Some alterations sand down the book’s sharpest edges (the Hays Code was in effect), but most work within the medium to create a rich 105-minute narrative. The worst cruelties endured and inflicted by Wuthering Heights’ inhabitants are softened, notably the behaviours of star-crossed lovers Catherine (Merle Oberon) and Heathcliff (Laurence Olivier). Here, they are tortured but it falls short of monstrous. Extensive time is devoted to their burgeoning romance and private world on the moors. Alfred Newman’s score gives Cathy a light, bright strings motif while turning the same instruments moody, almost sinister for Heathcliff. The film excises the novel’s second half and generation, keeping focus – and full sympathy – on the doomed romance. 

Audiences in 1939, however, would not have known that a star’s offscreen life mirrored Brontë’s novel. Heathcliff’s outsider status is established not only from his lack of history – Mr Earnshaw says he found the boy on the streets of Liverpool ‘kicked and bruised and almost dead’ – but from others describing his darker skin. In the late 18th century, Liverpool’s port was a hub of colonial commerce; Heathcliff could have arrived as a passenger, stowaway, or slaved person. This gives Hindley Earnshaw and Edgar Linton’s abuse of Healthcliff a racially charged edge; Heathcliff’s vicious desire to assimilate and take revenge on his tormentors becomes a quest for justice.
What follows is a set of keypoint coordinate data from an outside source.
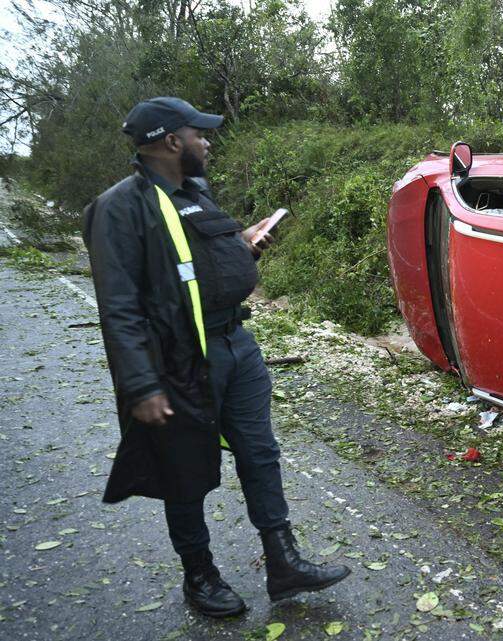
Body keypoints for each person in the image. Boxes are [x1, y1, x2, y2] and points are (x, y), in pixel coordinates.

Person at [82, 97, 349, 617]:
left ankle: (284, 562)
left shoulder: (195, 191)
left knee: (260, 453)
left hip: (236, 346)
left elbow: (199, 258)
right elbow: (118, 306)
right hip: (177, 361)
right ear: (170, 141)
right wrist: (141, 385)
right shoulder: (119, 207)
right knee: (183, 469)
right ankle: (200, 577)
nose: (207, 141)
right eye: (199, 133)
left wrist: (243, 244)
Olivier is the whitewashed Hollywood Heathcliff, albeit an excellently brooding one. However, Oberon – even more captivating as Cathy – was mixed race and faced an entirely different industry experience to her co-stars. Born in Mumbai (then Bombay) as the daughter of a British officer and a woman of mixed Sri Lankan origin, she concealed her South Asian heritage in 1930s Hollywood, using skin lightening products that damaged her health. Oberon became the first actress of Asian descent to receive a Best Actress Academy Award nomination for The Dark Angel (1935). By the time of Wuthering Heights she was a star at Samuel Goldwyn Productions. Wuthering Heights received eight Academy Awards nominations, including Best Actor for Olivier; strikingly, Best Actress was not among them. It is not hard to believe that, while Oberon’s box office pull was not affected by gossip, the Hollywood elite found one nomination enough for an outsider. 

Cathy imagines a past for Heathcliff: his father was the Emperor of China and his mother an Indian queen. When he returns a ‘gentleman’ after his travels, he echoes this back to her: ‘I went out and claimed my inheritance. It all turned out just as you once suspected, Cathy: that I had been kidnapped by wicked sailors and brought to England; that I was of noble birth.’ Her fantasy becomes his reclamation. By honouring the bigotry Oberon faced and confirming her place in Hollywood annals, we can broaden understandings of film history and examine the industry’s progress – and lack thereof. Watching Wuthering Heights today, the tragedy of Oberon needing to hide herself is equal to the tragedy on screen. Cathy’s pride and desire to keep with her fellow landed gentry drives her from Heathcliff, then to madness and death. Heathcliff, seeing a futile future, seeks to mire everyone in his misery. Their uncontrollable, unhealthy passion brings about their inevitable end. However, Goldwyn requested a specific final shot: Cathy and Heathcliff as ghosts, free of societal judgement and their own worst selves to wander their beloved moors forever. It is a strange, sad hope, yet, it’s hope nonetheless.